Com cara de espanto, me interrogou um antigo companheiro das lides de antanho no velho Mato Grosso.
Bati três vezes na madeira que sustenta o beiral do boteco.
Senti uma sensação estranha, até esquisita.
Uma sensação nova, diferente. Ressuscitei e não sabia!
- Lamento desapontar, mas se morri, um sacerdote vodu me fez regressar à vida e não estou naquele estado maléfico com o corpo malcheiroso e sem alma.
O infeliz ainda insistiu:
- Me falaram que tu tinha passado dessa pra outra......
- Amigo, não entendo muito de dessas coisas, mas não estou em um estado de transe cataléptico como "morto vivo", nem reduzido ao nível mental de uma pessoa lobotomizada, uma pessoa a quem se extirpou parte do cérebro.

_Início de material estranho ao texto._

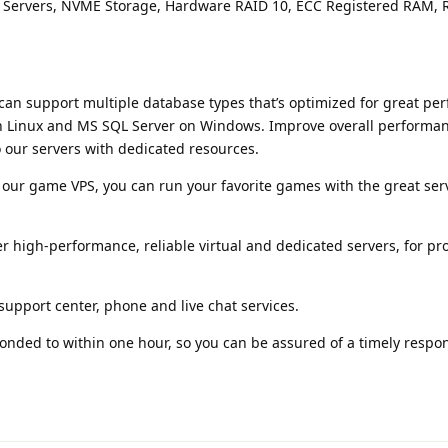
ss Servers, NVME Storage, Hardware RAID 10, ECC Registered RAM,
can support multiple database types that’s optimized for great pe
 Linux and MS SQL Server on Windows. Improve overall performa
 our servers with dedicated resources.
 our game VPS, you can run your favorite games with the great ser
r high-performance, reliable virtual and dedicated servers, for pr
support center, phone and live chat services.
sponded to within one hour, so you can be assured of a timely resp
flarum-mentions.forum.pos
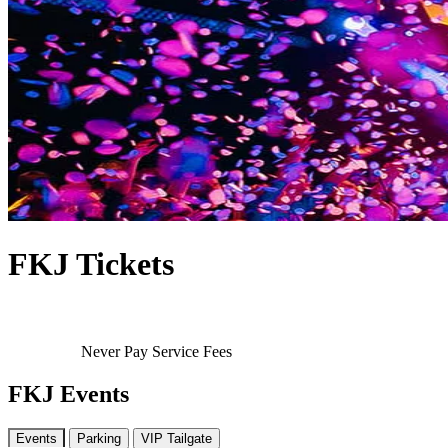
FKJ Tickets
Never Pay Service Fees
FKJ Events
Events
Parking
VIP Tailgate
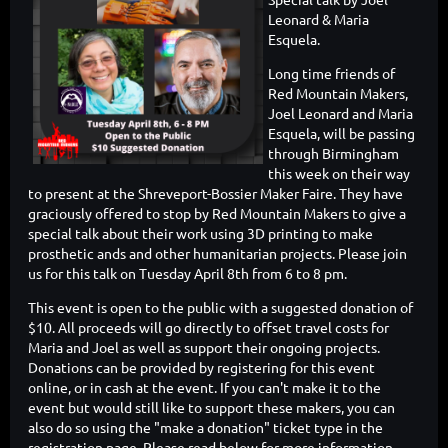
Leonard & Maria
Esquela.
Long time friends of
Red Mountain Makers,
Joel Leonard and Maria
Esquela, will be passing
through Birmingham
this week on their way
to present at the Shreveport-Bossier Maker Faire. They have
graciously offered to stop by Red Mountain Makers to give a
special talk about their work using 3D printing to make
prosthetic ands and other humanitarian projects. Please join
us for this talk on Tuesday April 8th from 6 to 8 pm.
This event is open to the public with a suggested donation of
$10. All proceeds will go directly to offset travel costs for
Maria and Joel as well as support their ongoing projects.
Donations can be provided by registering for this event
online, or in cash at the event. If you can't make it to the
event but would still like to support these makers, you can
also do so using the "make a donation" ticket type in the
registration page. Please read below for more information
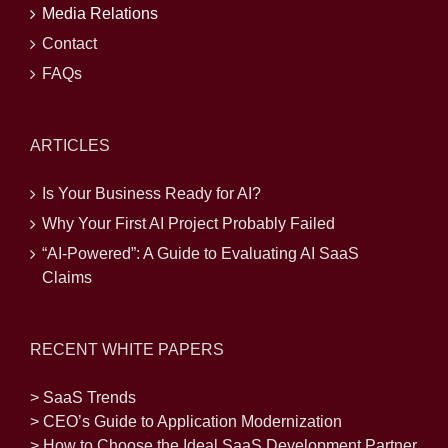
Media Relations
Contact
FAQs
ARTICLES
Is Your Business Ready for AI?
Why Your First AI Project Probably Failed
“AI-Powered”: A Guide to Evaluating AI SaaS
Claims
RECENT WHITE PAPERS
> SaaS Trends
> CEO’s Guide to Application Modernization
> How to Choose the Ideal SaaS Development Partner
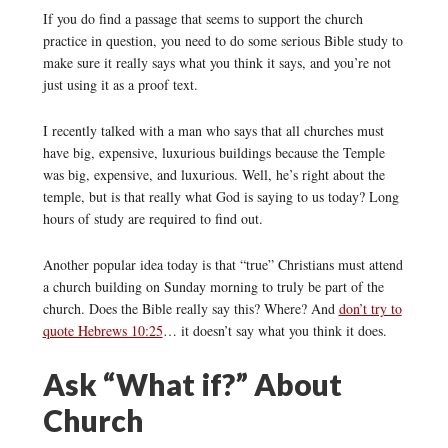
If you do find a passage that seems to support the church
practice in question, you need to do some serious Bible study to
make sure it really says what you think it says, and you’re not
just using it as a proof text.
I recently talked with a man who says that all churches must
have big, expensive, luxurious buildings because the Temple
was big, expensive, and luxurious. Well, he’s right about the
temple, but is that really what God is saying to us today? Long
hours of study are required to find out.
Another popular idea today is that “true” Christians must attend
a church building on Sunday morning to truly be part of the
church. Does the Bible really say this? Where? And
don’t try to
quote Hebrews 10:25
… it doesn’t say what you think it does.
Ask “What if?” About
Church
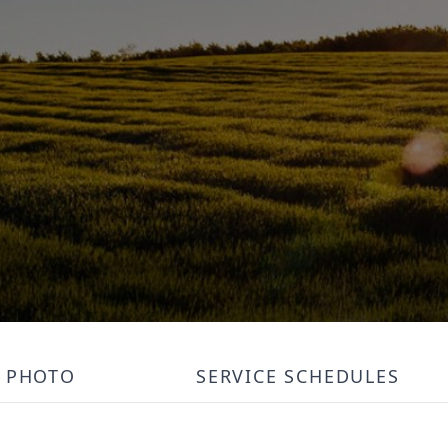
PHOTO
SERVICE SCHEDULES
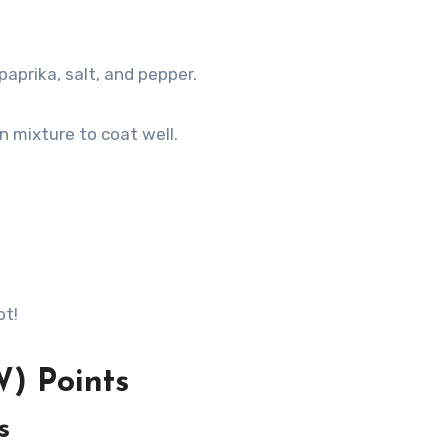
aprika, salt, and pepper.
n mixture to coat well.
ot!
) Points
s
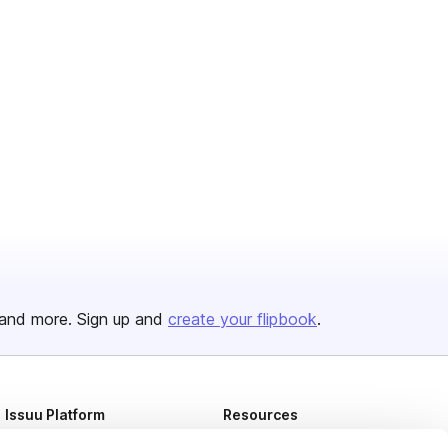
and more. Sign up and
create your flipbook
.
Issuu Platform
Resources
Content Types
Developers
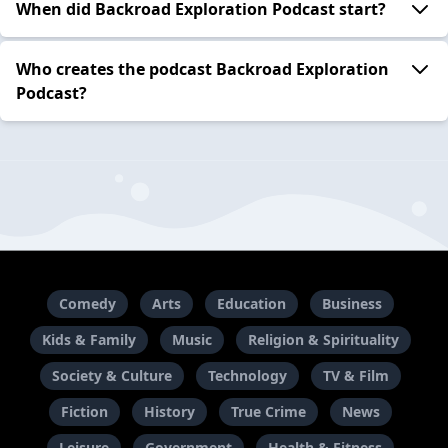
When did Backroad Exploration Podcast start?
Who creates the podcast Backroad Exploration
Podcast?
Comedy
Arts
Education
Business
Kids & Family
Music
Religion & Spirituality
Society & Culture
Technology
TV & Film
Fiction
History
True Crime
News
Leisure
Government
Health & Fitness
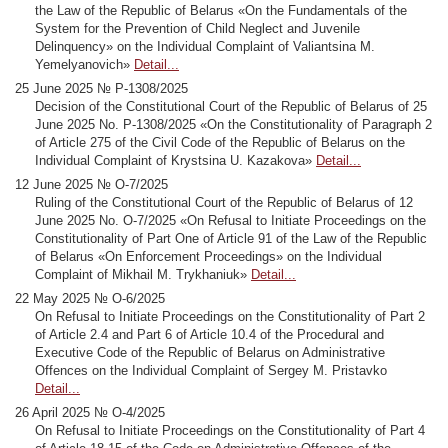
the Law of the Republic of Belarus «On the Fundamentals of the
System for the Prevention of Child Neglect and Juvenile
Delinquency» on the Individual Complaint of Valiantsina M.
Yemelyanovich»
Detail...
25 June 2025 № Р-1308/2025
Decision of the Constitutional Court of the Republic of Belarus of 25
June 2025 No. Р-1308/2025 «On the Constitutionality of Paragraph 2
of Article 275 of the Civil Code of the Republic of Belarus on the
Individual Complaint of Krystsina U. Kazakova»
Detail...
12 June 2025 № О-7/2025
Ruling of the Constitutional Court of the Republic of Belarus of 12
June 2025 No. О-7/2025 «On Refusal to Initiate Proceedings on the
Constitutionality of Part One of Article 91 of the Law of the Republic
of Belarus «On Enforcement Proceedings» on the Individual
Complaint of Mikhail M. Trykhaniuk»
Detail...
22 May 2025 № O-6/2025
On Refusal to Initiate Proceedings on the Constitutionality of Part 2
of Article 2.4 and Part 6 of Article 10.4 of the Procedural and
Executive Code of the Republic of Belarus on Administrative
Offences on the Individual Complaint of Sergey M. Pristavko
Detail...
26 April 2025 № O-4/2025
On Refusal to Initiate Proceedings on the Constitutionality of Part 4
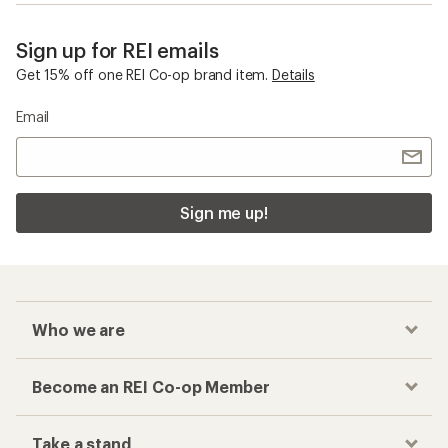
Sign up for REI emails
Get 15% off one REI Co-op brand item.
Details
Email
Sign me up!
Who we are
Become an REI Co-op Member
Take a stand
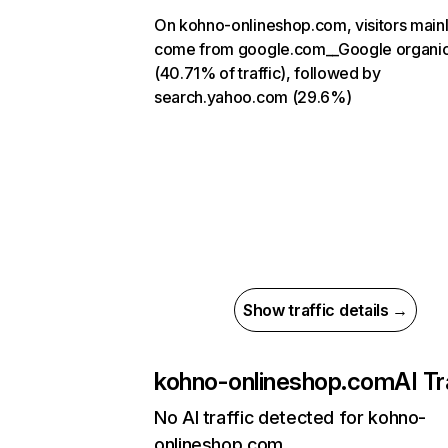
On kohno-onlineshop.com, visitors main
come from google.com__Google organi
(40.71% of traffic), followed by
search.yahoo.com (29.6%)
Show traffic details →
kohno-onlineshop.com
AI Tr
No AI traffic detected for kohno-
onlineshop.com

Senti um calafrio na “espinha” e insisti com o espantado amigo:
- Me disseram que morto não fala, que morto não vê, que morto não chora, que morto não pensa, me disseram que morto não fala o que pensa, mas eu falo, eu vejo, eu choro, eu penso...
Não! Eu não sou morto-vivo.
-Seuzé (Seuzé é o dono do boteco com a cerveja mais gelado do Coxipó).
-Seu Zé, traga mais uma bem geláaaaada!
E, para espanto dos transeuntes, alcoólatras, bêbados contumazes, dos que me acompanhavam, de mim mesmo e de outros freqüentadores do festejado ambiente barístico, passei a recitar em voz alta um poema que dizem ser de Pablo Neruda:
- “Morre lentamente quem não viaja,
quem não lê, quem não ouve música,
quem não encontra graça em si mesmo.
Morre lentamente quem destrói o seu amor-próprio,
quem não se deixa ajudar.
Morre lentamente quem se transforma em escravo do hábito,
repetindo todos os dias os mesmos trajetos,
quem não muda de marca, não se arrisca a vestir uma nova cor
ou não conversa com quem não conhece.
Morre lentamente quem faz da televisão o seu guru.
Morre lentamente quem evita uma paixão,
quem prefere o preto sobre o branco
e os pontos sobre os “is”
em detrimento de um redemoinho de emoções,
justamente as que resgatam o brilho dos olhos, sorrisos dos bocejos, corações
aos tropeços e sentimentos.
(…)
Evitemos a morte em doses suaves,
recordando sempre que estar vivo exige um esforço muito
maior do que o simples fato de respirar. “
Passado o transe, depois de várias “saideiras”, depois da “penúltima”, no caminho de casa, encafifei uns pensamentos sorumbáticos:
- Quem vai chorar o pranto mais sincero quando eu for dar o passo eterno?
- Quem vai cometer os pecados que só eu cometia?
- Se eu morrer muito cedo por imperfeição de um dia na direção?
- O corpo ralado, coração se recusando a bater...
- Se eu morrer cedo, vejam vocês...
- Se eu morrer cedo lembrem-se que no meio da desesperança mantive sempre acesa a chama...
- Se eu morrer cedo lembrem-se:
Viajei por caminhos pedregosos,
cercado de ventos corajosos,
fui nada mais do que eu...
- Se eu morrer muito cedo sem ver os netos?
Que triste será esse fim...
- Se eu morrer cedo, de infarto, quem terá como eu tive pensamentos primaveris pornográficos?
-Se eu morrer cedo de preocupação quem vai pegar na minha mão?
- Se eu morrer cedo de saudade dos meus amores miseráveis quem plantará a saudade como eu plantei?
- Se eu morrer cedo quem vai fazer como eu o que ninguém fez?
- E tu amigo, se eu morrer cedo eternize-me em tuas lembranças, senão eu volto e puxo o teu pé!
- Uéééé? Mas tu tá vivo?
...
Kamarada Mederovsk -- aquele "cerumano" como outro qualquer -- em homenagem ao Violante e ao Navarro, testemunhas de minha “volta”.